Wednesday, August 8, 2012

Viewing Kepler Light Curves via Matplotlib and PyFITS

With all the attention that the Curiosity rover is getting, I thought I'd take a look back at the Kepler mission.  The objective of Kepler is, essentially, to discover planets outside our own Solar System.  The Kepler instrument is a space-based, wide-view telescope/photometer (see here for details).

It observes over 100,000 stars in Cygnus and Lyra, recording their brightness over time.  If a star has a planet and its orbit is aligned in the line of sight, the planet will pass across the face of the star, partially blocking its light.  The Kepler instrument is sensitive enough to detect these changes for planets of sufficient size.

The public has access to the data generated by the project.  The "meat" of the data are the light curves.  These are available via a web interface here, but I wanted to see if I could get the same curves from the raw data myself.

The raw data is available in FITS-formatted files.  FITS is a standard format used for image data but can contain non-image data and metadata as well.  For Kepler, the light curves are stored as electron fluxes read from the sensor over each observation.  Higher electron fluxes are brighter observations, and vice versa.

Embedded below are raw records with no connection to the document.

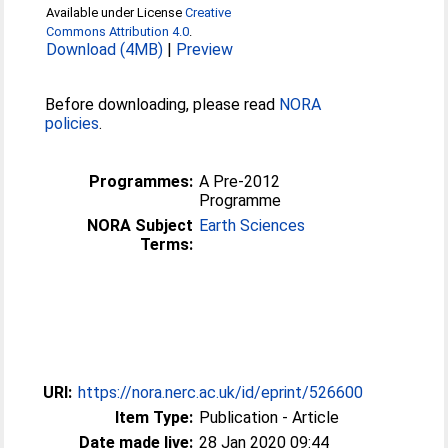
Available under License
Creative
Commons Attribution 4.0
.
Download (4MB)
|
Preview
Before downloading, please read
NORA
policies
.
Programmes:
A Pre-2012
Programme
NORA Subject
Earth Sciences
Terms:
URI:
https://nora.nerc.ac.uk/id/eprint/526600
Item Type:
Publication - Article
Date made live:
28 Jan 2020 09:44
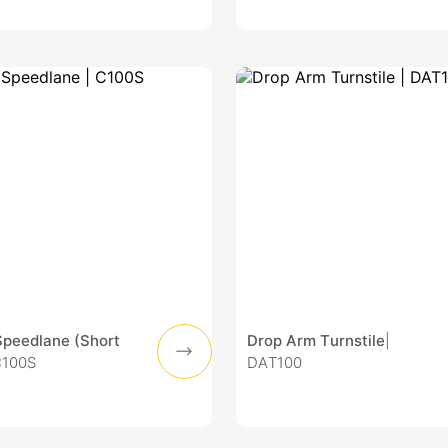
Speedlane (Short
Drop Arm Turnstile
|
C100S
DAT100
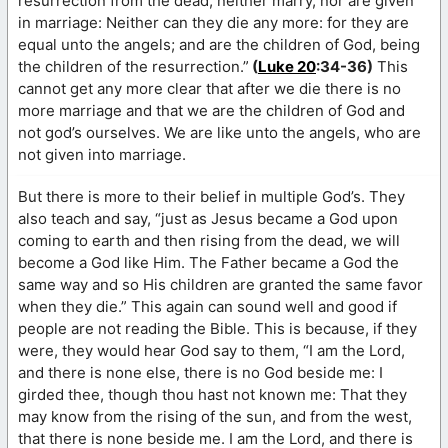
resurrection from the dead, neither marry, nor are given
in marriage: Neither can they die any more: for they are
equal unto the angels; and are the children of God, being
the children of the resurrection.”
(
Luke 20
:34-36)
This
cannot get any more clear that after we die there is no
more marriage and that we are the children of God and
not god’s ourselves. We are like unto the angels, who are
not given into marriage.
But there is more to their belief in multiple God’s. They
also teach and say, “just as Jesus became a God upon
coming to earth and then rising from the dead, we will
become a God like Him. The Father became a God the
same way and so His children are granted the same favor
when they die.” This again can sound well and good if
people are not reading the Bible. This is because, if they
were, they would hear God say to them, “I am the Lord,
and there is none else, there is no God beside me: I
girded thee, though thou hast not known me: That they
may know from the rising of the sun, and from the west,
that there is none beside me. I am the Lord, and there is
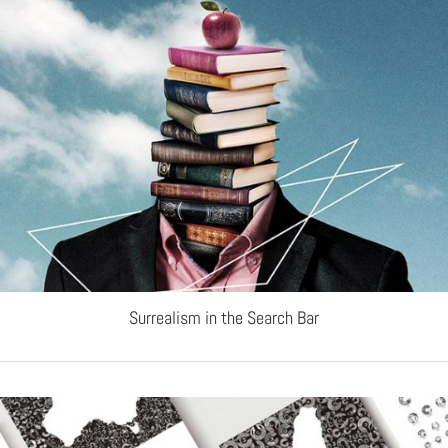
Surrealism in the Search Bar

It turns out that there's at least one module that makes dealing with FITS files a lot easier: PyFITS.  Using PyFITS, I was able to put together a simple program to show a light curve stored in a given file.  Once you have this much, it can be a starting point to analyze the data from that source and from other sources.  My code is below: 

import matplotlib.pyplot as plt
import pyfits

filename=raw_input("\nWhat is the FITS file name? ")
FITSfile=pyfits.open(filename)

dataheader=FITSfile[1].header
topheader=FITSfile[0].header
jdadj=str(dataheader["BJDREFI"])
obsobject=str(dataheader["OBJECT"])

lightdata=FITSfile[1].data

flux=lightdata.field("PDCSAP_FLUX")     #Start with the PDCSAP_FLUX if
                                        #you're not sure which one to use.
                                        #This is the corrected electron
                                        #flux (electrons/sec) in the
                                        #optimal aperture after correction.

time=lightdata.field("TIME")            #Barycenter corrected Julian date

fig1=plt.figure()
sub1=fig1.add_subplot(111)
sub1.plot(time,flux,color="black",marker=",",linestyle="None")
xlab="Time (days, Julian date - %s)"%jdadj
sub1.set_xlabel(xlab)
sub1.set_ylabel("Brightness (electron flux)")
plottitle="Light Curve for %s"%obsobject
sub1.set_title(plottitle)

plt.show()

FITSfile.close()



Here is some sample output:

 

This is a light curve for KIC 8191672, a.k.a. Kepler-5.  The planet Kepler-5b orbits this star with a period of about 3.55 days and is roughly twice as massive as Jupiter.  The spots where the reading drops significantly from the average are the times when the planet is transiting across the face of the star, blocking a bit of the star's light.  See here and here for more details on Kepler-5b. 

The raw data by sources can be found here, listed by Kepler ID.